Who Was Christine Jorgensen?
In the early 1950s, Christine Jorgensen became widely known in the United States for having sex reassignment surgery and transitioning from male to female. She told her story to the press for a fee and later developed a nightclub act. Jorgensen retired to South California in the early 1970s and died of bladder and lung cancer in 1989.
Jorgensen was born George William Jorgensen, Jr., on May 30, 1926, in the Bronx, New York. At an early age, Jorgensen became aware that she identified as female. She hated boys’ clothes and wondered why her clothes were so different from her older sister Dorothy’s pretty dresses, she wrote in American Weekly in 1953.
As a teenager, Jorgensen said that she felt “lost between the sexes.” She was more envious of girls than interested in them. Near the end of high school, Jorgensen found a diversion from her personal struggle — photography. Her father was an amateur photographer and two set up a darkroom at home. She also took classes at the New York Institute of Photography.
Decision to Transition to Female
Jorgensen had to put her photography interest aside when she was drafted into the military in 1945. Being small and slightly built, she ended up working as a clerk at Fort Dix, New Jersey. After being discharged in 1946, Jorgensen floundered for a bit before deciding to transition to female.
In 1950, Jorgensen traveled to Denmark to begin the transformation from male to female. The treatment, available only in Europe at the time, included hormone therapy and several operations. Her story became public in 1952 while she was still in a Copenhagen hospital, making big news in the United States. Overwhelmed by the attention, Jorgensen had to deal with such headlines as “Bronx ‘Boy’ Is Now a Girl” and “Dear Mum and Dad, Son Wrote, Have Now Become Your Daughter.”
Returning home to United States in 1953, Jorgensen was met by a sea of reporters at a New York airport. After answering a few questions, she said “I thank you all coming, but I think it’s too much.” Becoming more comfortable with her newfound fame, Jorgensen told her story to American Weekly magazine for a fee. She also developed a nightclub act, later saying, “I decided if they wanted to see me, they would have to pay for it,” according to The New York Times. In her act she often sang “I Enjoy Being a Girl.”

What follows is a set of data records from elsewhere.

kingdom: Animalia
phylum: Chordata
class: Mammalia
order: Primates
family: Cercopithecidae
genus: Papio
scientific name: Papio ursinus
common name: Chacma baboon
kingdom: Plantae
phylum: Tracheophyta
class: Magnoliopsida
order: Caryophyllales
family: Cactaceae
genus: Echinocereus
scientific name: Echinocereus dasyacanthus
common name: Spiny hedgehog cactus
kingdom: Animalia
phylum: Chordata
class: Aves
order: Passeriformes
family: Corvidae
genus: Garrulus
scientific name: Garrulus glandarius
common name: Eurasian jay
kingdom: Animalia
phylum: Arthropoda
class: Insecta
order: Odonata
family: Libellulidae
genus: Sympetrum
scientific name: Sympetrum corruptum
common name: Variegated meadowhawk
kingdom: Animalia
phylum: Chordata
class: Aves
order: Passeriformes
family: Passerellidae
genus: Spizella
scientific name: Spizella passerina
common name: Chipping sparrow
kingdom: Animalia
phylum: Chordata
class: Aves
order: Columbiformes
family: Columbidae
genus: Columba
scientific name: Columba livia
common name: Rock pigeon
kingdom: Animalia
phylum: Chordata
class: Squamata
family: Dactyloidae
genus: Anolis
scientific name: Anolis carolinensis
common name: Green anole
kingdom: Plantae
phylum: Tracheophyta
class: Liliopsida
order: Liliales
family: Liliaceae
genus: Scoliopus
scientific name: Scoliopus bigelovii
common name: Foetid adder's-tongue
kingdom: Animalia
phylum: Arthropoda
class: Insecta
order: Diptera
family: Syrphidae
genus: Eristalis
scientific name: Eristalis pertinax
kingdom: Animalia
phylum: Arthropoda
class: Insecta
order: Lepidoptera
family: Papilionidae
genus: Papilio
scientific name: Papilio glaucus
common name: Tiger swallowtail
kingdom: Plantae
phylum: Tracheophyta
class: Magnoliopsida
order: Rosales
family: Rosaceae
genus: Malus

While she never questioned her choice, many members of the public and the media did not understand and made Jorgensen the subject of ridicule. Even the government was not willing to fully recognize her as a female. In 1959, she announced that she was engaged but was denied a marriage license because her birth certificate listed her as “male.”
Although some rejected her, others found her engaging and fascinating. Along with performing, she was a popular lecturer and author of 1967’s Christine Jorgensen: A Personal Biography. Her life even made the big screen in 1970’s The Christine Jorgensen Story.
Legacy and Death
Jorgensen retired to South California in the early 1970s. She died of bladder and lung cancer on May 3, 1989. Jorgensen’s very public transformation from male to female launched a national discussion about gender identity, and her story stands as an inspiring example to others who also experience gender dysphoria.